Hayden stepping up in the slot
The career of cornerback D.J. Hayden has been somewhat disappointing so far, however, playing the slot for the Jaguars, he seems to have found a home. Against the Giants, he was able to be active in short zones and play more to his strengths. Hayden led all defenders with an overall grade of 85.5 in his first action with the Jaguars, and he produced an elite grade of 90.3 in coverage. The former 2013 first-round selection finished the day allowing three catches for only 12 yards on 24 snaps in slot coverage. Hayden’s role will be highlighted this week against New England, as quarterback Tom Brady tends to target slot receivers and running backs early and often. Last year, during the AFC Championship game against the Jags, Brady targeted slot receivers or running backs on 23-of-38 attempts.
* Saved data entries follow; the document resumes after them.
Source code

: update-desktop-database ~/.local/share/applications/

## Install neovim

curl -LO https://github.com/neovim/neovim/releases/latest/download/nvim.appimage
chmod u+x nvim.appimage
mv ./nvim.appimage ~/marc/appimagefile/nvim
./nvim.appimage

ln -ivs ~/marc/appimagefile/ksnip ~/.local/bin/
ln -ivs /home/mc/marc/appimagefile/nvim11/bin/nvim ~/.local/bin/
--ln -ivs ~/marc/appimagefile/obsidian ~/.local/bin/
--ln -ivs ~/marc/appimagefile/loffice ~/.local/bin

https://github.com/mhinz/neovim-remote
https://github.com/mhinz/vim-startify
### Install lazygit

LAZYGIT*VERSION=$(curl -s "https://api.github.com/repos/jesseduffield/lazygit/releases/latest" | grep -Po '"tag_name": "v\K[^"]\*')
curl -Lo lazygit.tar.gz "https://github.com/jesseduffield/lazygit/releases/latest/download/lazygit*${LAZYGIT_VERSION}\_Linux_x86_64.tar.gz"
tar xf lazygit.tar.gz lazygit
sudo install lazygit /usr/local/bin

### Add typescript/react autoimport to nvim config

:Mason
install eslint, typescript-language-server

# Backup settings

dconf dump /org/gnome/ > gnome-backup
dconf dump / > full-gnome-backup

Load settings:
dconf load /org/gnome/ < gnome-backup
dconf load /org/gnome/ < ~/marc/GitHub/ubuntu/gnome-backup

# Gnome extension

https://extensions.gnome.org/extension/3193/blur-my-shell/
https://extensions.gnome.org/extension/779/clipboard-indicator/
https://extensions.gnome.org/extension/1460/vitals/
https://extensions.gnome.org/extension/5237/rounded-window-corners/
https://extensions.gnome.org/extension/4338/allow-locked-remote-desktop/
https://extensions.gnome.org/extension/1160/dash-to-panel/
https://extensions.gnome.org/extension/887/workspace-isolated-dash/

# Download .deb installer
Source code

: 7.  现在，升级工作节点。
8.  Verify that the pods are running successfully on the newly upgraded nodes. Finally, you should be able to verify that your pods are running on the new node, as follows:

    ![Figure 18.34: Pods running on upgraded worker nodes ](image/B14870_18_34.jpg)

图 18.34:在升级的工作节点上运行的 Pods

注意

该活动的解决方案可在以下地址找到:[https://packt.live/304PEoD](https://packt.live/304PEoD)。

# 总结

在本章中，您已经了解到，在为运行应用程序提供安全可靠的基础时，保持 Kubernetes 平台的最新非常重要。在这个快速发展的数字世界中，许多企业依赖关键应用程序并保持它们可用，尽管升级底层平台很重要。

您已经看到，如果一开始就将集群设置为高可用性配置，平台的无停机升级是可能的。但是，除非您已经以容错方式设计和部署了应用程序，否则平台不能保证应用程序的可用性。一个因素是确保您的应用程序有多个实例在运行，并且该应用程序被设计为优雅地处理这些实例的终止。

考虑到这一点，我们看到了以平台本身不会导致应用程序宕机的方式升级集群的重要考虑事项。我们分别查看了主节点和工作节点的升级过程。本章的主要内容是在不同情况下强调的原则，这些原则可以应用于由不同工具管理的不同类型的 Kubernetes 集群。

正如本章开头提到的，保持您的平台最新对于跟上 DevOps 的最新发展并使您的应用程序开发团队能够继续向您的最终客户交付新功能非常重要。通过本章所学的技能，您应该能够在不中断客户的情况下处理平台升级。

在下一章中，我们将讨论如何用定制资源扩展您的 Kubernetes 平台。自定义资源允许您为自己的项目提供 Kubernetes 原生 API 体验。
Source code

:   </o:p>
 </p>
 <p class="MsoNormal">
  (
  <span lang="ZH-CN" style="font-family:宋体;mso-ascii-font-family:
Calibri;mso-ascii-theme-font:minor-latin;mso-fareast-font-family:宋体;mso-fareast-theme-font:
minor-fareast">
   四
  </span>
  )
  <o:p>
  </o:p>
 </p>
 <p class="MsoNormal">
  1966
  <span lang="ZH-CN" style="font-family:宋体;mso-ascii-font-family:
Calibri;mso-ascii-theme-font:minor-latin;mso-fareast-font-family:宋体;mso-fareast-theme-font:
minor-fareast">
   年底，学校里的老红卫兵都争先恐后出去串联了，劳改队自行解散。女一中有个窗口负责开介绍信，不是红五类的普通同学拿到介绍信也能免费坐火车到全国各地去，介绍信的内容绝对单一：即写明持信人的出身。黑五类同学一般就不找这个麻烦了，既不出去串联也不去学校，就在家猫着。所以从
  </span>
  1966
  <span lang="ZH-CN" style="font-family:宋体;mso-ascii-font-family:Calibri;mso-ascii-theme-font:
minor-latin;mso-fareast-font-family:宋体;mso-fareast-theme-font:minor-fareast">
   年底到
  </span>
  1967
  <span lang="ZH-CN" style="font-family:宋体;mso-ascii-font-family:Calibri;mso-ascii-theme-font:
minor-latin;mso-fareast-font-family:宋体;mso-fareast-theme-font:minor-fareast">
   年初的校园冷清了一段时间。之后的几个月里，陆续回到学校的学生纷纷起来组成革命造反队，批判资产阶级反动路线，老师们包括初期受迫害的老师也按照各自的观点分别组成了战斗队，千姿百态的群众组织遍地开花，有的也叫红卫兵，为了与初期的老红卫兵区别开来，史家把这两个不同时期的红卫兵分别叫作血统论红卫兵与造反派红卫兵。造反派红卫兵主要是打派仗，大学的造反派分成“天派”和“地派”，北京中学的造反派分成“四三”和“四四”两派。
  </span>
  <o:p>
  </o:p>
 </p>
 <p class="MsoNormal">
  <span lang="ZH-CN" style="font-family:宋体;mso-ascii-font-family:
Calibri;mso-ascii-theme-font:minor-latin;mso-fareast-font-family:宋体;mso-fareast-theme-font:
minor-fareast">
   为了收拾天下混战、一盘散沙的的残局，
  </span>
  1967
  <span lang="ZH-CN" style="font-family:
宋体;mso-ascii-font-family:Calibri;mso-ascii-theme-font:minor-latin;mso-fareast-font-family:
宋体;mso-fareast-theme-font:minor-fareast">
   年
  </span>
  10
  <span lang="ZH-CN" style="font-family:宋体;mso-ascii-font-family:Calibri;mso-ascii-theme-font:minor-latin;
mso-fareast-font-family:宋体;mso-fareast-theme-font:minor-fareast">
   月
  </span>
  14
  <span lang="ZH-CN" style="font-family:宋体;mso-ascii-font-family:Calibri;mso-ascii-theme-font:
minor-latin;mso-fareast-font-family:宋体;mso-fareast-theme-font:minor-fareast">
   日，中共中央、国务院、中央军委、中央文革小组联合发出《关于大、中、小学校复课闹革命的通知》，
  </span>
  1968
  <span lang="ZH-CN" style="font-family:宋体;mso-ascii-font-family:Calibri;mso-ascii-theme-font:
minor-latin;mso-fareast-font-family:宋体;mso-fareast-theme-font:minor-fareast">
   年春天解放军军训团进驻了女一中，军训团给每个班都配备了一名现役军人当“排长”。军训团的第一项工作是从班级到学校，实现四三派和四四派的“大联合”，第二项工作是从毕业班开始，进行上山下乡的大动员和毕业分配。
Barkley’s NFL career is off to a good start
After being drafted 2nd overall by the Giants, Saquon Barkley was immediately touted as an offensive rookie of the year candidate. In his NFL debut, Barley did his best to show what the hype was all about by breaking an electrifying 68-yard run for a touchdown. Barkley’s rushing performance was reminiscent of Kareem Hunt’s 2017 debut in many ways. Barkley ended the weekend first in breakaway percentage (64.2%), second in yards after contact per attempt (5.28), and fourth in elusive rating (131.9) among 44 RBs with at least 6 attempts, while Hunt finished 11th (39.2), second (4.00), and third (145.5), respectively, in 2017. However, as impressive as he was in the running game, Barkley somewhat struggled in the passing game, catching just two of six targets for 22 yards. Look for the Giants to get Barkley much more involved in the passing game this week.
A WR rotation in Dallas
What’s a team to do lacking a clear-cut WR1? The Cowboys’ answer in week 1 was to run the heaviest wide receiver rotation in the league, as the Cowboys had a league-high six wideouts play at least 10 offensive snaps during the first week of the season. You could mostly tell who was on the field based on the personnel package they were in. In Base offense and personnel packages like ‘12’ and ‘21’, players like Deonte Thompson, Terrance Williams and the rookie Michael Gallup were often featured, whereas Cole Beasley and Allen Hurns have almost exclusively lined up in 3 WR sets. Beasley led the way with eight targets on 43 snaps against Carolina, and looks like the guy who Dak Prescott will lean on the most during these first few weeks of the season.
Monday 17th September
Getting Trubisky Going
The Bears will need to have a short memory come Monday night after a tough loss against the Packers. While Week 1 saw many positives, one big area for improvement is the passing game, where Mitchell Trubisky struggled to push the ball down the field averaging only 4.9 yards per attempt and connecting on just 33.3% of his deep passes. One remedy Trubisky can utilize against the Seahawks is his new wide receiver, Allen Robinson II. Robinson is not far removed from a 2015 campaign where he led the league in receiving yards (672) on deep passes and could help Trubisky get on track.
Baldwin out for Seattle
With Doug Baldwin expected to be out because of a knee injury, the Seahawks will need their other pass-catchers to fill his shoes against the Bears. This will be no easy task, however, as Baldwin has averaged an overall grade of 86.2 over the past three seasons. Brandon Marshall, Tyler Lockett, and Will Dissly all showed big-play ability in Week 1 and should get plenty of chances to make an impact Monday night. Against the Broncos last week, Marshall and Lockett both caught a deep pass for a touchdown, while Dissly finished sixth amongst all wide receivers and tight ends in the league in yards per route run at 5.25.